Chicken adobo is the quintessential Filipino dish. I think this was the very first dish my mother every taught me to cook on my own. It’s simple to prepare. Because the more common recipe for Adobo is so easy, our family had this dish served up regularly. Once this dish is simmering in a pot, it can cook on it’s own. It’s one of those one-pot meals that mom’s love to make. And, when you’re cooking Adobo, there is no way you can get away from the aroma of simmering chicken, soy sauce and vinegar. Over the years, I have tried out different ways to “perfect” my chicken adobo recipe. I think I have succeeded. For now, I will share this easy version. But, I have several more. Look for them in other posts!
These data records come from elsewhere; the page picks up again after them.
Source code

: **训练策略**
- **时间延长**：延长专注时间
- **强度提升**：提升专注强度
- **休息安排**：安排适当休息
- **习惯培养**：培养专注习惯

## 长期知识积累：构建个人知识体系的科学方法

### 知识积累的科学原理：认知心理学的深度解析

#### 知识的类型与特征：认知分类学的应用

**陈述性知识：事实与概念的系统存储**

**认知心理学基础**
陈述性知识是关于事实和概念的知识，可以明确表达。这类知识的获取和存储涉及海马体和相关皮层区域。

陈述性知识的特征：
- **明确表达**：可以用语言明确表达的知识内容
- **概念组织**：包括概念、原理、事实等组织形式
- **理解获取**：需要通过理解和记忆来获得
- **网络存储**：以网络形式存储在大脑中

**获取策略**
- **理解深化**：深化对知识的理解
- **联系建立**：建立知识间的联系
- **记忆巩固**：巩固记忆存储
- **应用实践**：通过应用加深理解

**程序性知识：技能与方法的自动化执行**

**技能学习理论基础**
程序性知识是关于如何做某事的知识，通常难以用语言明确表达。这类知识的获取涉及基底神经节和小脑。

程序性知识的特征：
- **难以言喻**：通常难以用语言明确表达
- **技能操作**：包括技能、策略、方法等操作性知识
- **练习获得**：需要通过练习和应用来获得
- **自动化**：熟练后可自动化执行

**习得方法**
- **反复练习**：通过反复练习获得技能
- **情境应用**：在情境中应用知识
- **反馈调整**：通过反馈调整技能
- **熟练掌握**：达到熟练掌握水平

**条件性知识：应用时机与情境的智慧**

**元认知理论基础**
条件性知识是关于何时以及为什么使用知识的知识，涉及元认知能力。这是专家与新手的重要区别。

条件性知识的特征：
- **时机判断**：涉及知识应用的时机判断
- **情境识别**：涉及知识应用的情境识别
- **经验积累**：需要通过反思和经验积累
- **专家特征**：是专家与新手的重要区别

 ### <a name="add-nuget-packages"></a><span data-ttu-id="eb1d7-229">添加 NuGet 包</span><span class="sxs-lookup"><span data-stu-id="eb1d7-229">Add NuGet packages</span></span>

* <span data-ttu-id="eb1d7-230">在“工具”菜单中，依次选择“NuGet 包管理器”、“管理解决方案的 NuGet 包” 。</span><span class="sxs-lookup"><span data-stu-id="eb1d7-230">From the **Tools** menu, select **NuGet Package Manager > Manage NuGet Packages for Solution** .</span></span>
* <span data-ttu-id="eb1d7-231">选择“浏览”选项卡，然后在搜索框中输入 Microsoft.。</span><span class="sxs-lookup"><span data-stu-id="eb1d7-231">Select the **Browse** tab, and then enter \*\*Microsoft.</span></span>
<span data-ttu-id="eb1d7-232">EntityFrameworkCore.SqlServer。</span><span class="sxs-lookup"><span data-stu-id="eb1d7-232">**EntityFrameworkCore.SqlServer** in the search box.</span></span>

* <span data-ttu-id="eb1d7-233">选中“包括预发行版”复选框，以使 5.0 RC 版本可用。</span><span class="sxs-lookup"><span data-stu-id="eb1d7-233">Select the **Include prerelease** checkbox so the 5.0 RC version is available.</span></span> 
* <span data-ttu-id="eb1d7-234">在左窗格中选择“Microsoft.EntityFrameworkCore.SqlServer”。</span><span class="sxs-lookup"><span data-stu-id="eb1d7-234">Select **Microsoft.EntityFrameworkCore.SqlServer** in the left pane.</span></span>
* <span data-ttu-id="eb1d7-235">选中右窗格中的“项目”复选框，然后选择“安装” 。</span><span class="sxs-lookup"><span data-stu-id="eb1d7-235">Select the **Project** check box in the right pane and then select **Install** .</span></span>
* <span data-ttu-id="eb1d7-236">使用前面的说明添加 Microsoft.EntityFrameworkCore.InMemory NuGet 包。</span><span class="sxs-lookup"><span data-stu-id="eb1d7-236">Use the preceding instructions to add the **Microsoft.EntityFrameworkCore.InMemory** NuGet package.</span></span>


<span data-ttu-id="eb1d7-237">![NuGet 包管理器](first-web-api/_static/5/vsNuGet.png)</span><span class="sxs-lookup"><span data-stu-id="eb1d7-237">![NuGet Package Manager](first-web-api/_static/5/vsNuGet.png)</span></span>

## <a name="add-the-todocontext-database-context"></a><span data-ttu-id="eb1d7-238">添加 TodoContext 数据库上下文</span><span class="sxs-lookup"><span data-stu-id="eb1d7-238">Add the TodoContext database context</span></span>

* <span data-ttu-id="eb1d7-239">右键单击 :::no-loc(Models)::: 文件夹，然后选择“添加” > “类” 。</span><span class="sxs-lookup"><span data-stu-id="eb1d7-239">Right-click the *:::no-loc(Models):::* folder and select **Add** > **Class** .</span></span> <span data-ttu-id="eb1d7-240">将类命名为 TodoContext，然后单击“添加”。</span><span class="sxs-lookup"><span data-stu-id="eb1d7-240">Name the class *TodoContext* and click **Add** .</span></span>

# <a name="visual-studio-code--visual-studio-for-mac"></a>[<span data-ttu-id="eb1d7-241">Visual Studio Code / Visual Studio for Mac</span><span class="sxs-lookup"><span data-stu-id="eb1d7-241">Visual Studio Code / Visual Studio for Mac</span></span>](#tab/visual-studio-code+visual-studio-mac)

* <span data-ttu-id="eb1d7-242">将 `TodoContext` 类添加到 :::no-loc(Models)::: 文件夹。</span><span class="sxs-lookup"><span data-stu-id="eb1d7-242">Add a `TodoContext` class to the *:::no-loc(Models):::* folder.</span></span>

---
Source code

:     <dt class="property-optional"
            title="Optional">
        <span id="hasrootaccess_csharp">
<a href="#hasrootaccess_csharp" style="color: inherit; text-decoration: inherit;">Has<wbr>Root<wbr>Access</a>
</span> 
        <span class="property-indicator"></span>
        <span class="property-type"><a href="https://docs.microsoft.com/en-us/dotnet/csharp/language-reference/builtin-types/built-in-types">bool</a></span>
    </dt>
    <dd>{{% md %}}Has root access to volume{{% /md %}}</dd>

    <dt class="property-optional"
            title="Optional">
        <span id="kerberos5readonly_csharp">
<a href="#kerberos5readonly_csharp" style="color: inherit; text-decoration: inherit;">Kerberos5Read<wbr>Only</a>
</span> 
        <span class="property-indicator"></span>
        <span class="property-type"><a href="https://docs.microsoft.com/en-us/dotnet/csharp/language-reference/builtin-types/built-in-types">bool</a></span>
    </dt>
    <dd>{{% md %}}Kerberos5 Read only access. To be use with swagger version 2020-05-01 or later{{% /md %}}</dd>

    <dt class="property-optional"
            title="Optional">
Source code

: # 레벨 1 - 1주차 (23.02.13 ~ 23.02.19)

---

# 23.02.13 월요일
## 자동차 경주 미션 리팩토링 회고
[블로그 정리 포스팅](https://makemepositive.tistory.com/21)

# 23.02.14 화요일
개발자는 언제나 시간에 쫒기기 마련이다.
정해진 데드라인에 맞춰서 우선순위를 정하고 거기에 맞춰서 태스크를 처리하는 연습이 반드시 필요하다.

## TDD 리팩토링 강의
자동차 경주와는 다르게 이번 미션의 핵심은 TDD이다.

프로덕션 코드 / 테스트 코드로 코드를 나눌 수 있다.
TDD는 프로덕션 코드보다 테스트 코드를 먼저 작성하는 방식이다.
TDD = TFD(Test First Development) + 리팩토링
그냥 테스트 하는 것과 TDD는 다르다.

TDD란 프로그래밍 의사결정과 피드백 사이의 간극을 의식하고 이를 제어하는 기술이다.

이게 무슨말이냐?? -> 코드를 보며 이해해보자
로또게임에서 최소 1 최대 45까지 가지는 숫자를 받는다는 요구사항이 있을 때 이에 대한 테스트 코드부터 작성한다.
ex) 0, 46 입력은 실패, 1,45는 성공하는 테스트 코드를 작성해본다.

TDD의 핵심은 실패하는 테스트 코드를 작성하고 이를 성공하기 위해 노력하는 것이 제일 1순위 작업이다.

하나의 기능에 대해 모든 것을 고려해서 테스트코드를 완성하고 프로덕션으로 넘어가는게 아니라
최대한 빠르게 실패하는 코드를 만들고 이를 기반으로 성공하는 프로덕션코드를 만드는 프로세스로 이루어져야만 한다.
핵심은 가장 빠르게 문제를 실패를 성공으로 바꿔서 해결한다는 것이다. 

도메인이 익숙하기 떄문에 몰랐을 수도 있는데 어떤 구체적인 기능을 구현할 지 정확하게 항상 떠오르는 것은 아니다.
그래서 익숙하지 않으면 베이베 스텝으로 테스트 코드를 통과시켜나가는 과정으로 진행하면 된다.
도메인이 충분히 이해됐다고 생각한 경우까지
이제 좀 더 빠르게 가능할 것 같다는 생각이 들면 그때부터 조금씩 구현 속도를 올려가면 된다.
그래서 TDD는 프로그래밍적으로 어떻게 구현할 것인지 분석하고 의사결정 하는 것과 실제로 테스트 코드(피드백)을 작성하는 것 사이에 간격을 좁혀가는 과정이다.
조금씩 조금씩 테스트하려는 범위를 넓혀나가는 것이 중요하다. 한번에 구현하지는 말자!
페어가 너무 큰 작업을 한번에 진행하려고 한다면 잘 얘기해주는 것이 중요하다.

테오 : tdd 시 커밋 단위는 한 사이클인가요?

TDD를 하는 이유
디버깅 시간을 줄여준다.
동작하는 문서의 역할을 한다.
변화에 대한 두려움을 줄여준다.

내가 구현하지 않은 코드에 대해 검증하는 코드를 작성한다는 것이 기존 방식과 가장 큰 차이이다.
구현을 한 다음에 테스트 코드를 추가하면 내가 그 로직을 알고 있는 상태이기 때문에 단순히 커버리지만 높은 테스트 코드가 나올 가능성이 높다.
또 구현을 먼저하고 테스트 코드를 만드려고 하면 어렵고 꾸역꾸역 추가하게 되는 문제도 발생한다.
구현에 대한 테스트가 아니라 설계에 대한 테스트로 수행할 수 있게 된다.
- 1 whole chicken, cut into pieces
- 1 large onion, quartered and sliced
- 3 garlic cloves, crushed
- 1/3 cup white vinegar
- 2/3 cup low sodium soy sauce
- 1 tablespoon garlic powder
- 1 tablespoon black peppercorns
- 3 bay leaf
Combine all ingredients in a large pot. Bring to boil, then lower heat. Cover and let simmer for 30 minutes, stirring occasionally. Uncover and simmer until sauce is reduced and thickened, and chicken is tender, about 20 more minutes. Serve with steamed rice.